### What to work on:
Take the line that contains "x2=402, y2=160) 44.06" as the first line and the last line of the material below as the final one; reproduce exactly the lines between, inclusive.

### Excerpted records:
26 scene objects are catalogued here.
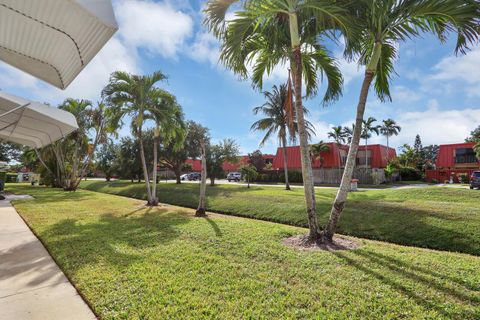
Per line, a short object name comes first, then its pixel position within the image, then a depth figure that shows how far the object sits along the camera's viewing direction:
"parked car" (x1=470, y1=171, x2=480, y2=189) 19.65
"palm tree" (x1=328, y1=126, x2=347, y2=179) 37.84
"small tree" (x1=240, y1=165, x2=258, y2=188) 24.25
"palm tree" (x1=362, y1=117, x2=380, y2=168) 37.88
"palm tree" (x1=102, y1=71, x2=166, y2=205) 12.46
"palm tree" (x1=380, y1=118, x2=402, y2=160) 44.06
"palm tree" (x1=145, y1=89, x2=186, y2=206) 13.30
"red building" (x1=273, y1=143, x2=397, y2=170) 31.37
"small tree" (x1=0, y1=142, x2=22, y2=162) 41.41
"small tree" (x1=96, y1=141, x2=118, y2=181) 40.62
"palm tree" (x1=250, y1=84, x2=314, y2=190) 22.27
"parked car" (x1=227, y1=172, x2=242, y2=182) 39.33
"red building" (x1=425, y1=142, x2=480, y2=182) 30.59
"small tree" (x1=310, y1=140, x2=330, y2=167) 31.28
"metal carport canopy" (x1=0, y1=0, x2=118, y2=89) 4.56
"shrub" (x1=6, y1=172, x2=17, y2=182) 42.27
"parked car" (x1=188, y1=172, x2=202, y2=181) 44.50
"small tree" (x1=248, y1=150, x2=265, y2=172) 37.62
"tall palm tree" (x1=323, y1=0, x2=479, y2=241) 4.94
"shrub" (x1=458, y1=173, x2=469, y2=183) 29.32
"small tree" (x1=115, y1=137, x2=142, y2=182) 27.42
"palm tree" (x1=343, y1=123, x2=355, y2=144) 37.12
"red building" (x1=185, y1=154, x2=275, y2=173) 42.64
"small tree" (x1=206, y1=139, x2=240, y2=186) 26.97
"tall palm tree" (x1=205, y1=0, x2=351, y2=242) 5.67
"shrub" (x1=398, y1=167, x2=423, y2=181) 36.34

### Exercise response:
"palm tree" (x1=380, y1=118, x2=402, y2=160) 44.06
"palm tree" (x1=145, y1=89, x2=186, y2=206) 13.30
"red building" (x1=273, y1=143, x2=397, y2=170) 31.37
"small tree" (x1=0, y1=142, x2=22, y2=162) 41.41
"small tree" (x1=96, y1=141, x2=118, y2=181) 40.62
"palm tree" (x1=250, y1=84, x2=314, y2=190) 22.27
"parked car" (x1=227, y1=172, x2=242, y2=182) 39.33
"red building" (x1=425, y1=142, x2=480, y2=182) 30.59
"small tree" (x1=310, y1=140, x2=330, y2=167) 31.28
"metal carport canopy" (x1=0, y1=0, x2=118, y2=89) 4.56
"shrub" (x1=6, y1=172, x2=17, y2=182) 42.27
"parked car" (x1=188, y1=172, x2=202, y2=181) 44.50
"small tree" (x1=248, y1=150, x2=265, y2=172) 37.62
"tall palm tree" (x1=323, y1=0, x2=479, y2=241) 4.94
"shrub" (x1=458, y1=173, x2=469, y2=183) 29.32
"small tree" (x1=115, y1=137, x2=142, y2=182) 27.42
"palm tree" (x1=343, y1=123, x2=355, y2=144) 37.12
"red building" (x1=185, y1=154, x2=275, y2=173) 42.64
"small tree" (x1=206, y1=139, x2=240, y2=186) 26.97
"tall palm tree" (x1=205, y1=0, x2=351, y2=242) 5.67
"shrub" (x1=398, y1=167, x2=423, y2=181) 36.34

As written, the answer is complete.